Right call?: The pound has now leapt 1.2 per cent against the dollar to $1.4880, its highest level since December, but have currency traders called it correctly or have they been too reliant on the bookies?

Travelex said its online currency orders had increased by 30 per cent from June 14 to June 21. 

But it is not just holidaymakers worried about losing out in the face of a Brexit vote.

In the City of London banks - including UBS, HSBC, Morgan Stanley and Bank of America Merrill Lynch - have written to clients telling them to prepare for disruption once the EU referendum result is declared.

According to an article in the Times today, the banks said that they could not guarantee to 'make a market' by acting as intermediaries between buyers and sellers. 

Explains the wait:Queues formed outside foreign exchange shops today as Britons rushed to buy currency ahead of the EU referendum vote.



If so, the Bank of England might have to step in to buy assets as a 'market maker of last resort', as it did in 2009.

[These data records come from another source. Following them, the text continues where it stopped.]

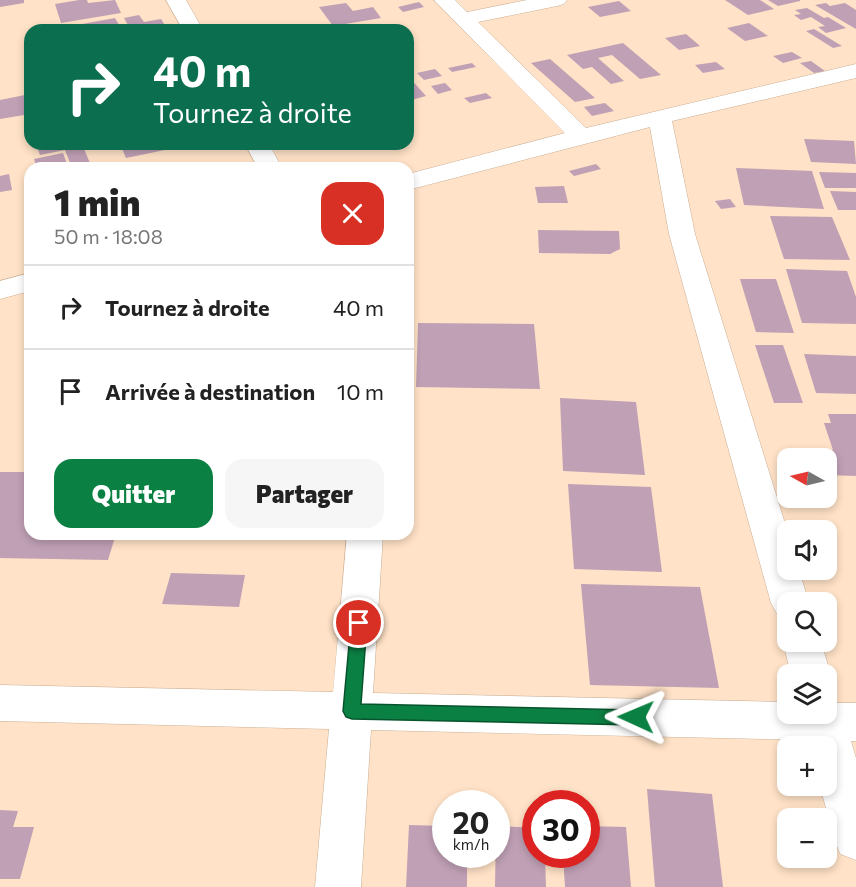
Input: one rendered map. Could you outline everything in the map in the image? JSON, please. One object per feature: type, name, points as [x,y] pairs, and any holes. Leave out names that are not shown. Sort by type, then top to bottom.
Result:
[{"type":"street","points":[[176,0],[189,24]]},
{"type":"street","points":[[444,0],[581,136]]},
{"type":"street","points":[[462,19],[556,0]]},
{"type":"street","points":[[414,180],[581,136],[856,71]]},
{"type":"street","points":[[660,118],[682,234],[787,592]]},
{"type":"street","points":[[0,291],[24,284]]},
{"type":"street","points":[[338,887],[365,540]]},
{"type":"street","points":[[0,703],[777,718]]},
{"type":"street","points":[[835,724],[856,838]]},
{"type":"building","points":[[0,0],[24,0],[24,3],[0,7]]},
{"type":"building","points":[[87,0],[88,3],[115,0],[121,13],[61,23],[55,4]]},
{"type":"building","points":[[725,0],[760,0],[774,9],[748,15]]},
{"type":"building","points":[[768,0],[800,0],[800,1],[778,6]]},
{"type":"building","points":[[619,1],[631,11],[600,17],[588,7]]},
{"type":"building","points":[[419,2],[424,7],[403,12],[398,7]]},
{"type":"building","points":[[346,3],[353,11],[373,7],[381,18],[332,24],[319,7]]},
{"type":"building","points":[[826,3],[830,6],[845,3],[856,10],[856,29],[815,5]]},
{"type":"building","points":[[807,8],[846,28],[826,33],[818,27],[825,26],[811,17],[801,20],[794,15],[801,14],[795,10]]},
{"type":"building","points":[[139,15],[144,22],[161,19],[164,24],[128,24],[124,18]]},
{"type":"building","points":[[115,18],[118,24],[82,24]]},
{"type":"building","points":[[749,23],[768,36],[745,41],[727,28]]},
{"type":"building","points":[[814,29],[842,46],[833,48],[806,31]]},
{"type":"building","points":[[686,34],[700,46],[679,50],[665,38]]},
{"type":"building","points":[[623,43],[661,75],[640,79],[612,55],[598,58],[624,81],[611,84],[592,67],[583,69],[567,55]]},
{"type":"building","points":[[792,52],[802,58],[783,63],[773,56]]},
{"type":"building","points":[[550,59],[595,98],[575,102],[531,63]]},
{"type":"building","points":[[811,61],[825,71],[814,73],[800,63]]},
{"type":"building","points":[[716,62],[725,69],[703,73],[695,65]]},
{"type":"building","points":[[472,63],[476,67],[452,72],[448,68]]},
{"type":"building","points":[[435,69],[442,76],[424,80],[417,73]]},
{"type":"building","points":[[414,83],[426,96],[414,99]]},
{"type":"building","points":[[445,83],[452,90],[438,94],[431,86]]},
{"type":"building","points":[[486,93],[492,98],[470,103],[464,98]]},
{"type":"building","points":[[24,95],[24,115],[0,119],[0,100]]},
{"type":"building","points":[[605,103],[614,111],[592,116],[584,107]]},
{"type":"building","points":[[804,139],[854,141],[856,164],[811,162]]},
{"type":"building","points":[[38,150],[65,150],[40,155]]},
{"type":"building","points":[[65,150],[84,150],[90,162],[70,162]]},
{"type":"building","points":[[123,150],[165,150],[126,158]]},
{"type":"building","points":[[63,153],[66,162],[35,162],[34,159]]},
{"type":"building","points":[[596,164],[601,169],[574,176],[569,171]]},
{"type":"building","points":[[736,168],[812,171],[824,209],[744,205]]},
{"type":"building","points":[[819,172],[856,173],[856,188],[825,188]]},
{"type":"building","points":[[9,174],[12,190],[0,192],[0,176]]},
{"type":"building","points":[[564,186],[568,203],[538,203],[535,187]]},
{"type":"building","points":[[830,191],[856,192],[856,210],[838,210]]},
{"type":"building","points":[[730,199],[736,207],[721,209],[715,201]]},
{"type":"building","points":[[770,216],[832,217],[850,260],[784,259]]},
{"type":"building","points":[[538,230],[619,231],[620,249],[610,254],[539,253]]},
{"type":"building","points":[[786,269],[847,271],[856,297],[856,324],[802,323]]},
{"type":"building","points":[[740,279],[776,279],[794,333],[756,332]]},
{"type":"building","points":[[418,323],[534,324],[540,389],[416,387]]},
{"type":"building","points":[[755,345],[783,345],[803,403],[774,403]]},
{"type":"building","points":[[804,354],[856,356],[856,394],[816,393]]},
{"type":"building","points":[[560,398],[636,402],[645,475],[563,471]]},
{"type":"building","points":[[828,414],[856,414],[856,476],[837,475],[837,448],[832,448],[824,423],[831,423]]},
{"type":"building","points":[[0,472],[24,472],[24,540],[114,540],[108,560],[0,558]]},
{"type":"building","points":[[568,484],[651,487],[662,572],[574,569]]},
{"type":"building","points":[[171,573],[245,575],[239,607],[162,604]]},
{"type":"building","points":[[581,584],[700,587],[719,688],[590,685]]},
{"type":"building","points":[[647,789],[712,794],[723,887],[655,887]]},
{"type":"building","points":[[0,810],[18,811],[13,827],[34,827],[20,879],[0,879]]},
{"type":"building","points":[[409,825],[432,826],[432,868],[467,868],[467,887],[406,887]]},
{"type":"building","points":[[600,826],[626,827],[631,887],[565,887],[564,868],[600,868]]},
{"type":"building","points":[[510,827],[522,827],[522,868],[545,868],[546,887],[495,887],[495,868],[510,868]]},
{"type":"route","points":[[359,623],[352,711],[636,717]]}]
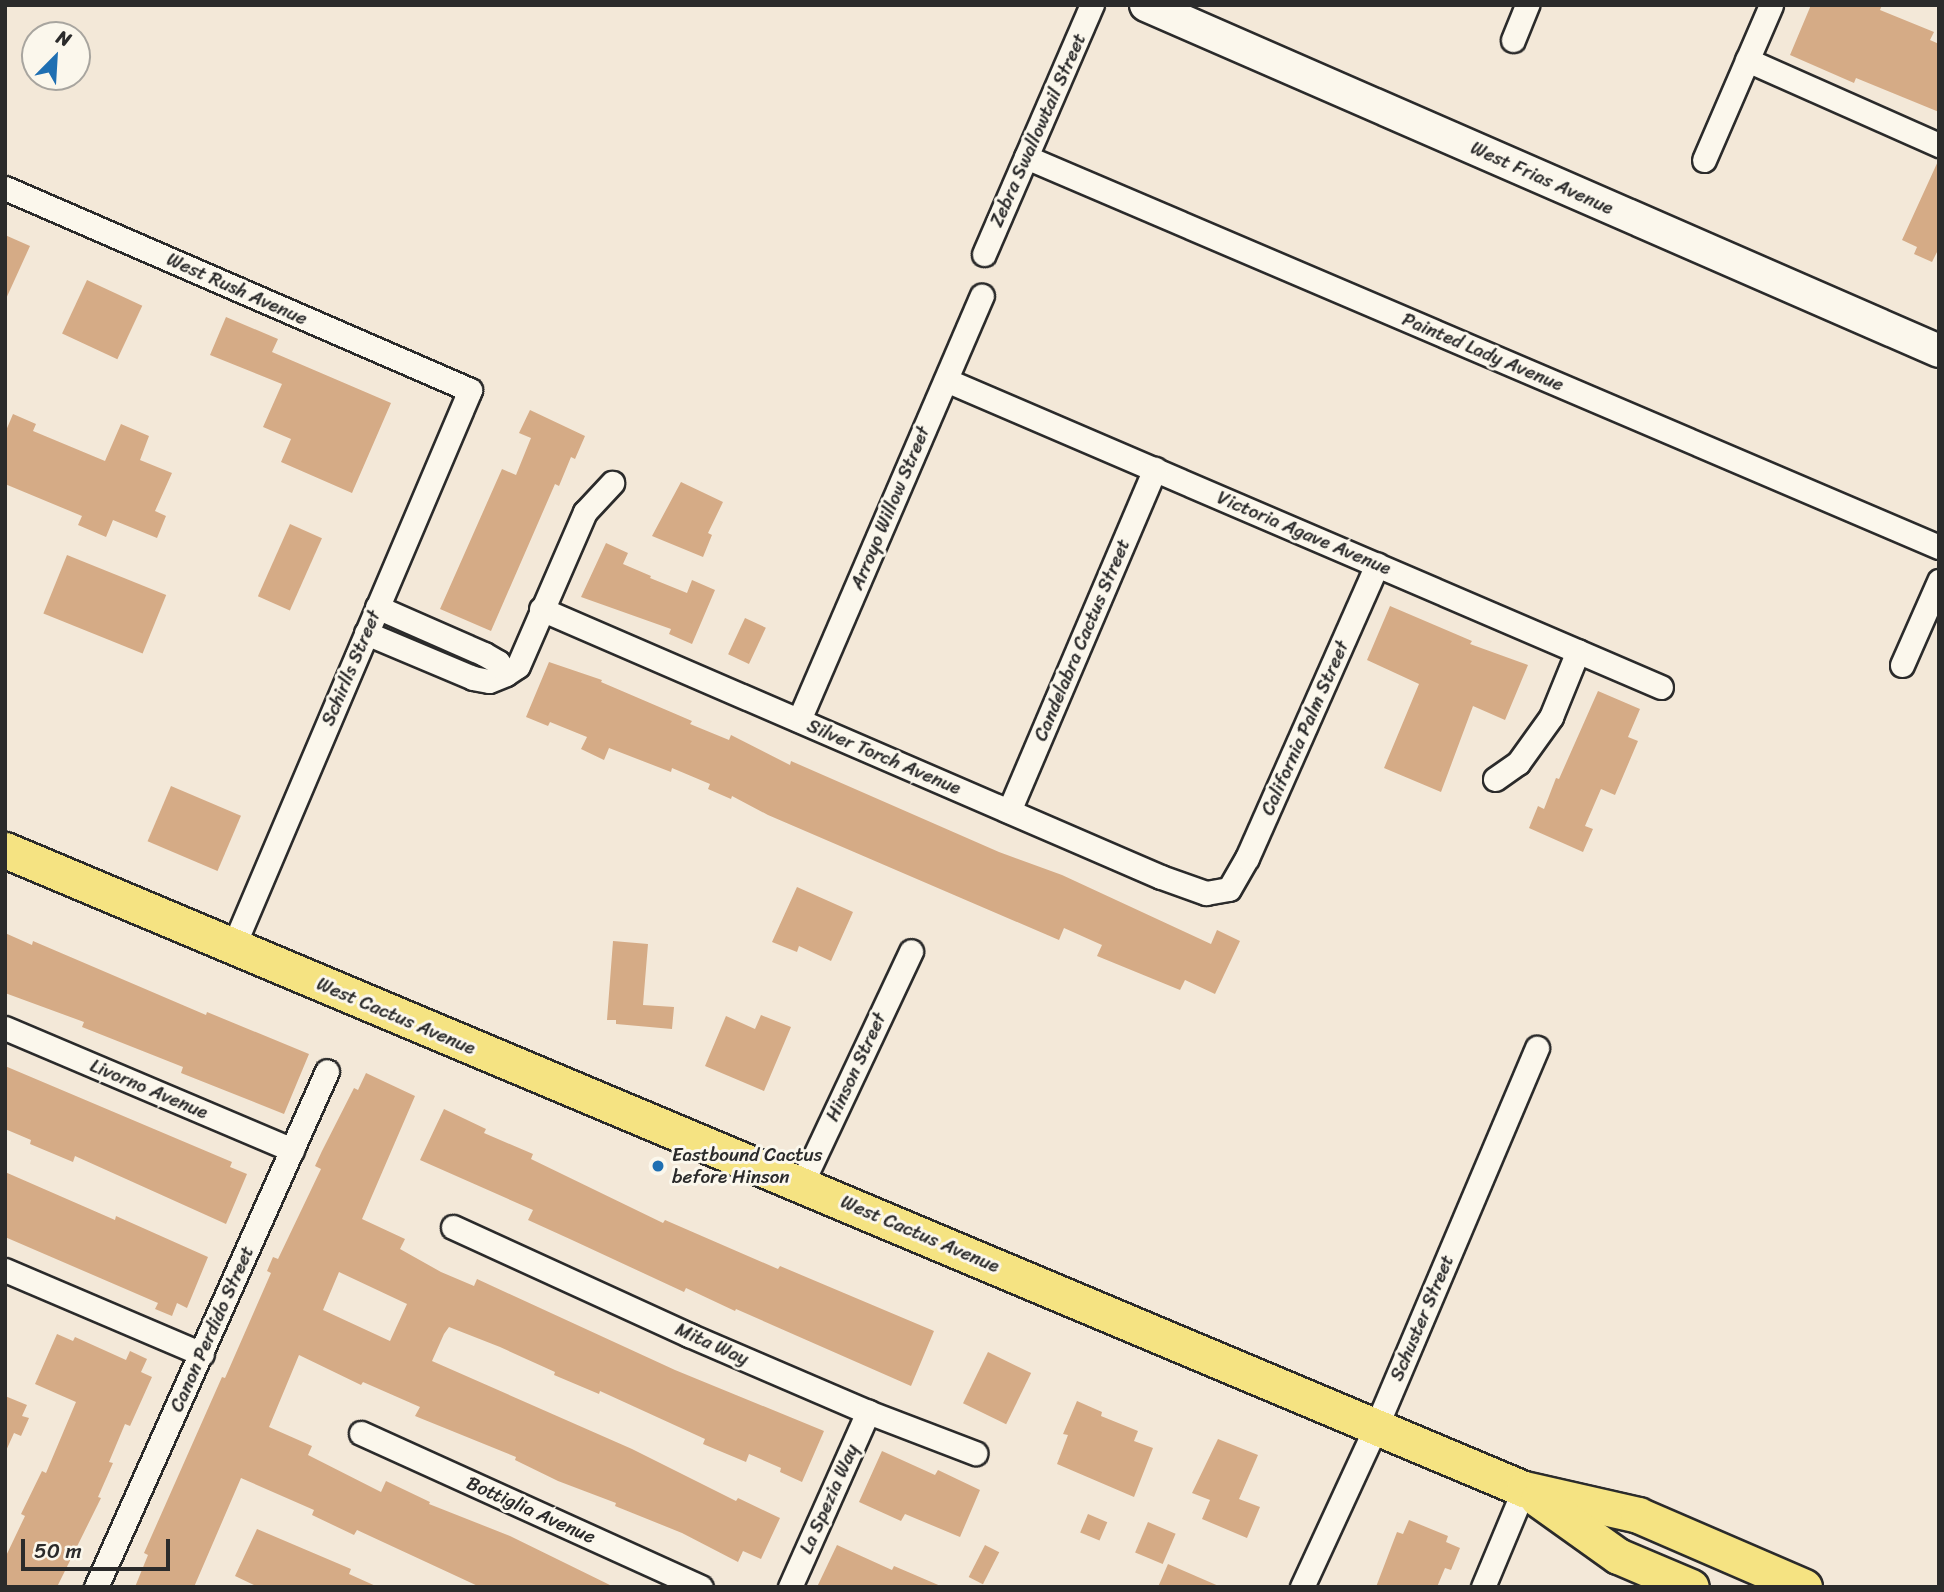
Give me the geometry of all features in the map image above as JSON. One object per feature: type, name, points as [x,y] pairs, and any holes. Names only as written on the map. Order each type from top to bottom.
[{"type":"main road","name":"West Cactus Avenue","points":[[5,850],[1524,1489],[1638,1515],[1804,1587]]},
{"type":"main road","name":"West Cactus Avenue","points":[[1524,1489],[1618,1556],[1691,1587]]},
{"type":"street","name":"Zebra Swallowtail Street","points":[[984,254],[1092,5]]},
{"type":"street","name":"West Frias Avenue","points":[[1146,5],[1939,351]]},
{"type":"street","points":[[1513,40],[1527,5]]},
{"type":"street","points":[[1704,160],[1771,5]]},
{"type":"street","points":[[1747,60],[1939,145]]},
{"type":"street","name":"Painted Lady Avenue","points":[[1026,157],[1939,547]]},
{"type":"street","name":"West Rush Avenue","points":[[5,188],[470,390]]},
{"type":"street","name":"Arroyo Willow Street","points":[[799,720],[982,296]]},
{"type":"street","name":"Victoria Agave Avenue","points":[[946,380],[1661,687]]},
{"type":"street","name":"Schirlls Street","points":[[233,947],[470,390]]},
{"type":"street","name":"Candelabra Cactus Street","points":[[1009,811],[1155,469]]},
{"type":"street","points":[[366,633],[473,678],[489,681],[506,674],[517,666],[585,512],[612,483]]},
{"type":"street","name":"California Palm Street","points":[[1229,889],[1247,858],[1377,564]]},
{"type":"street","points":[[1902,664],[1939,581]]},
{"type":"street","points":[[377,607],[484,654],[498,662],[506,674]]},
{"type":"street","name":"Silver Torch Avenue","points":[[541,609],[1161,877],[1206,893],[1229,889]]},
{"type":"street","points":[[1495,779],[1518,763],[1551,717],[1578,651]]},
{"type":"street","name":"Hinson Street","points":[[802,1184],[911,951]]},
{"type":"street","name":"Livorno Avenue","points":[[5,1027],[292,1150]]},
{"type":"street","name":"Schuster Street","points":[[1302,1587],[1376,1427],[1537,1048]]},
{"type":"street","name":"Canon Perdido Street","points":[[96,1587],[327,1071]]},
{"type":"street","name":"Mita Way","points":[[453,1227],[869,1412],[975,1453]]},
{"type":"street","points":[[5,1270],[202,1354]]},
{"type":"street","name":"La Spezia Way","points":[[790,1587],[869,1412]]},
{"type":"street","name":"Bottiglia Avenue","points":[[361,1433],[701,1587]]},
{"type":"street","points":[[1483,1587],[1524,1489]]},
{"type":"building","points":[[1811,5],[1882,5],[1880,10],[1934,32],[1930,40],[1939,44],[1939,112],[1856,78],[1854,83],[1790,55]]},
{"type":"building","points":[[1939,159],[1939,248],[1932,262],[1914,254],[1917,247],[1902,240]]},
{"type":"building","points":[[5,235],[30,246],[5,301]]},
{"type":"building","points":[[87,280],[142,306],[117,359],[62,333]]},
{"type":"building","points":[[226,317],[278,339],[272,352],[391,403],[352,493],[281,462],[291,439],[263,427],[282,384],[210,355]]},
{"type":"building","points":[[530,410],[585,436],[575,459],[571,457],[559,486],[555,484],[491,631],[440,609],[502,469],[516,475],[531,438],[519,433]]},
{"type":"building","points":[[13,414],[36,424],[33,431],[105,461],[121,424],[149,436],[140,460],[172,473],[155,511],[166,516],[157,538],[113,520],[106,537],[78,525],[82,516],[5,484],[5,433]]},
{"type":"building","points":[[681,482],[723,502],[708,533],[712,535],[703,557],[652,536]]},
{"type":"building","points":[[290,524],[322,538],[290,610],[258,596]]},
{"type":"building","points":[[606,543],[628,553],[623,564],[651,576],[650,578],[687,593],[692,580],[715,590],[692,644],[669,634],[671,629],[581,597]]},
{"type":"building","points":[[67,555],[166,595],[143,653],[43,613]]},
{"type":"building","points":[[1390,606],[1472,641],[1470,644],[1528,665],[1505,720],[1473,706],[1441,792],[1384,768],[1419,684],[1367,660]]},
{"type":"building","points":[[745,618],[766,628],[749,664],[728,654]]},
{"type":"building","points":[[549,662],[602,680],[601,682],[692,721],[690,724],[729,740],[731,735],[790,765],[791,761],[999,852],[1062,875],[1211,944],[1217,930],[1240,941],[1215,994],[1185,980],[1180,990],[1097,956],[1102,945],[1064,928],[1059,940],[768,815],[732,796],[731,799],[708,789],[710,784],[672,768],[671,772],[609,748],[604,760],[581,749],[587,737],[550,722],[548,726],[526,717]]},
{"type":"building","points":[[1598,691],[1640,709],[1628,737],[1638,741],[1615,795],[1601,789],[1585,826],[1593,829],[1583,852],[1529,828],[1538,806],[1544,809]]},
{"type":"building","points":[[171,786],[241,816],[218,871],[148,841]]},
{"type":"building","points":[[797,887],[853,912],[831,961],[799,946],[797,952],[772,942]]},
{"type":"building","points":[[5,933],[32,945],[33,941],[206,1015],[207,1012],[309,1054],[284,1114],[181,1073],[183,1067],[82,1027],[84,1022],[5,993]]},
{"type":"building","points":[[613,941],[648,944],[643,1005],[674,1007],[672,1029],[616,1024],[616,1020],[607,1020]]},
{"type":"building","points":[[761,1015],[791,1027],[764,1091],[705,1066],[726,1016],[755,1029]]},
{"type":"building","points":[[5,1066],[232,1162],[230,1167],[247,1174],[226,1224],[75,1156],[73,1162],[30,1144],[31,1140],[5,1129]]},
{"type":"building","points":[[366,1073],[415,1096],[362,1219],[405,1239],[400,1249],[441,1272],[474,1286],[477,1279],[675,1370],[824,1431],[802,1482],[780,1472],[781,1468],[749,1454],[746,1462],[703,1444],[705,1439],[600,1391],[599,1394],[554,1375],[555,1372],[500,1347],[449,1327],[444,1334],[432,1361],[632,1449],[736,1501],[738,1498],[780,1518],[761,1559],[743,1551],[738,1562],[682,1533],[615,1506],[616,1503],[558,1481],[515,1460],[516,1457],[415,1416],[420,1407],[363,1382],[361,1385],[299,1355],[269,1427],[312,1446],[308,1455],[381,1492],[386,1481],[430,1502],[429,1504],[510,1536],[614,1587],[480,1587],[357,1530],[354,1535],[312,1515],[314,1510],[241,1478],[194,1587],[135,1587],[148,1555],[144,1553],[271,1273],[267,1271],[273,1257],[278,1259],[321,1169],[315,1166],[322,1151],[354,1088],[358,1090]],"holes":[[[339,1272],[407,1304],[390,1341],[323,1310]]]},
{"type":"building","points":[[444,1109],[486,1129],[484,1133],[533,1154],[531,1159],[663,1223],[665,1220],[778,1269],[780,1266],[934,1331],[911,1386],[686,1288],[684,1292],[528,1220],[533,1210],[420,1160]]},
{"type":"building","points":[[5,1172],[115,1220],[116,1216],[208,1257],[187,1308],[177,1303],[172,1316],[155,1309],[158,1303],[5,1237]]},
{"type":"building","points":[[57,1334],[73,1341],[75,1337],[126,1360],[130,1351],[147,1359],[141,1372],[152,1377],[130,1426],[125,1424],[109,1462],[113,1463],[98,1497],[101,1498],[57,1587],[5,1587],[5,1558],[25,1516],[21,1514],[42,1471],[46,1473],[76,1402],[35,1384]]},
{"type":"building","points":[[988,1352],[1031,1373],[1006,1424],[963,1403]]},
{"type":"building","points":[[5,1396],[27,1405],[22,1416],[29,1418],[21,1436],[14,1433],[5,1453]]},
{"type":"building","points":[[1077,1401],[1102,1412],[1101,1416],[1138,1431],[1134,1441],[1153,1448],[1134,1497],[1057,1464],[1068,1435],[1063,1434]]},
{"type":"building","points":[[1218,1439],[1258,1455],[1239,1499],[1260,1507],[1247,1538],[1202,1519],[1210,1500],[1192,1493]]},
{"type":"building","points":[[882,1451],[935,1475],[938,1470],[980,1490],[960,1537],[905,1514],[901,1521],[859,1502]]},
{"type":"building","points":[[1088,1514],[1107,1522],[1100,1541],[1080,1532]]},
{"type":"building","points":[[1409,1520],[1448,1536],[1446,1542],[1460,1548],[1451,1570],[1445,1568],[1437,1587],[1376,1587],[1397,1532],[1403,1534]]},
{"type":"building","points":[[1148,1522],[1176,1534],[1163,1564],[1135,1552]]},
{"type":"building","points":[[257,1529],[351,1569],[349,1574],[378,1587],[258,1587],[235,1576]]},
{"type":"building","points":[[837,1545],[892,1570],[894,1566],[943,1587],[817,1587]]},
{"type":"building","points":[[985,1545],[999,1552],[983,1584],[969,1577]]},
{"type":"building","points":[[1168,1564],[1221,1587],[1158,1587]]},
{"type":"place","name":"Eastbound Cactus before Hinson","points":[[658,1166]]}]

Voting got underway this morning amid torrential downpours as analysts said that currency traders have been using the bookies and polls to gauge the likely referendum result. 

A phone survey from ComRes for ITV gave the Remain camp 54 per cent of the vote compared to Leave's 46 per cent, while YouGov had victory at a much slimmer margin with just 51 per cent voting to Remain against Leave's 49 per cent.  

The last poll from IPSOS Mori put Remain in the lead with 52 per cent, while the Leave camp was at 48 per cent. 

At the same time a Remain vote is now 84 per cent on according to odds compiled by Betfair, compared to 22 per cent for Leave. Ladbrokes puts the chance of Brexit at only 27 per cent. 

FXTM chief market strategist Hussein Sayed said: 'The markets are being completely reliant on the predictions from the bookies, which strongly expect Remain to win the referendum.'

He added: 'There is currently no real explanation to provide as to why city firms are confident on a remain outcome, although it does appear to me as if the correlation between the probability from bookmakers is what is being mirrored in the markets. 

'The risk with this is that the market are currently discounting against the repeated indications from preliminary polls that have indicated again and again that the outcome should be close.'


And worryingly the polls have also revealed that as many as 17 per cent of voters are still undecided about whether they will vote Remain or Leave and this has made many in the City nervous.